▼

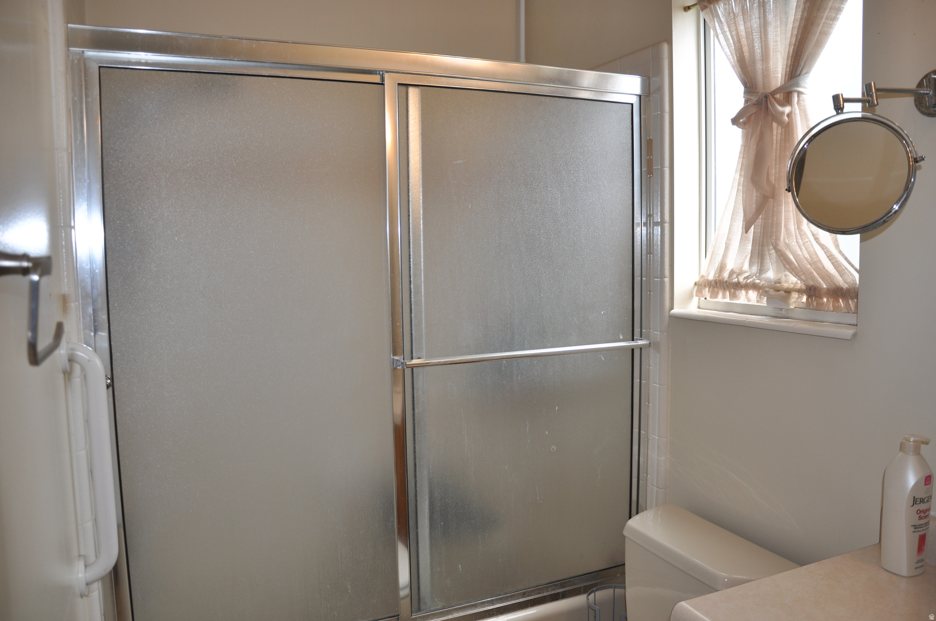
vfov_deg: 47.8
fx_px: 701
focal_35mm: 27
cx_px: 468
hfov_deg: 67.4
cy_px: 310
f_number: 4
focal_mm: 18
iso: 200
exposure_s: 1/200
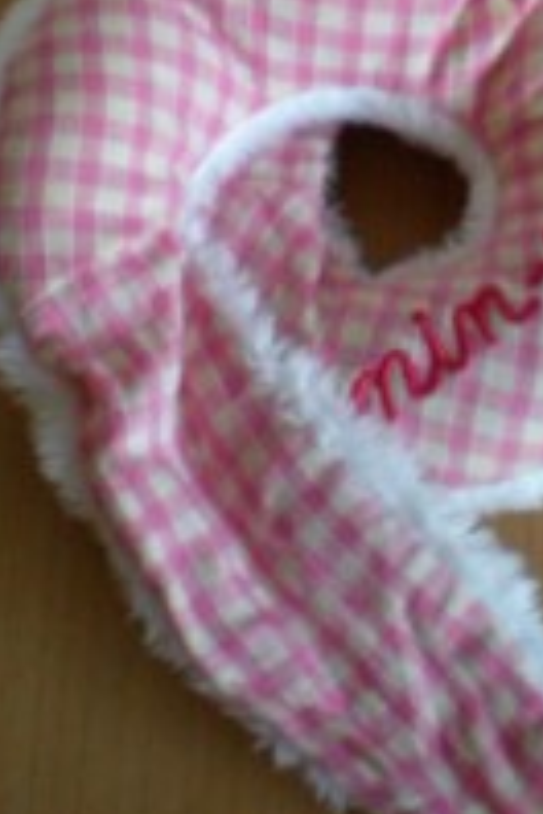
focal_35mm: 104
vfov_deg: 18.8
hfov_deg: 13.1
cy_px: -95
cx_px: 395
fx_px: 2353
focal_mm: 6.3
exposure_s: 1/21.6
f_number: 3.1
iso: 200
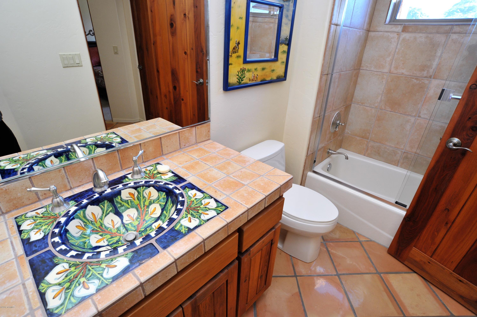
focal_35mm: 18
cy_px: 158
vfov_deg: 67.3
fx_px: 238
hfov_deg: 90.0
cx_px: 238
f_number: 11
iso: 1000
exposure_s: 1/50
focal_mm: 18
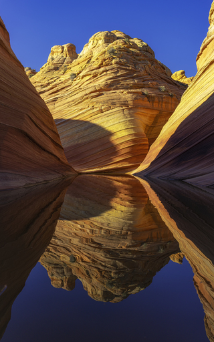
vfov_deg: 62.2
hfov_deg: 41.3
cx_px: 106
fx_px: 284
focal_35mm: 30
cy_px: 173
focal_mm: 29.4
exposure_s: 1/800
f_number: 5
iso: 320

▲

• _Exercise details_
Images are to be skipped, and each line above is to be returned exactly.

• _Answer to this exercise_
vfov_deg: 47.8
fx_px: 701
focal_35mm: 27
cx_px: 468
hfov_deg: 67.4
cy_px: 310
f_number: 4
focal_mm: 18
iso: 200
exposure_s: 1/200
focal_35mm: 104
vfov_deg: 18.8
hfov_deg: 13.1
cy_px: -95
cx_px: 395
fx_px: 2353
focal_mm: 6.3
exposure_s: 1/21.6
f_number: 3.1
iso: 200
focal_35mm: 18
cy_px: 158
vfov_deg: 67.3
fx_px: 238
hfov_deg: 90.0
cx_px: 238
f_number: 11
iso: 1000
exposure_s: 1/50
focal_mm: 18
vfov_deg: 62.2
hfov_deg: 41.3
cx_px: 106
fx_px: 284
focal_35mm: 30
cy_px: 173
focal_mm: 29.4
exposure_s: 1/800
f_number: 5
iso: 320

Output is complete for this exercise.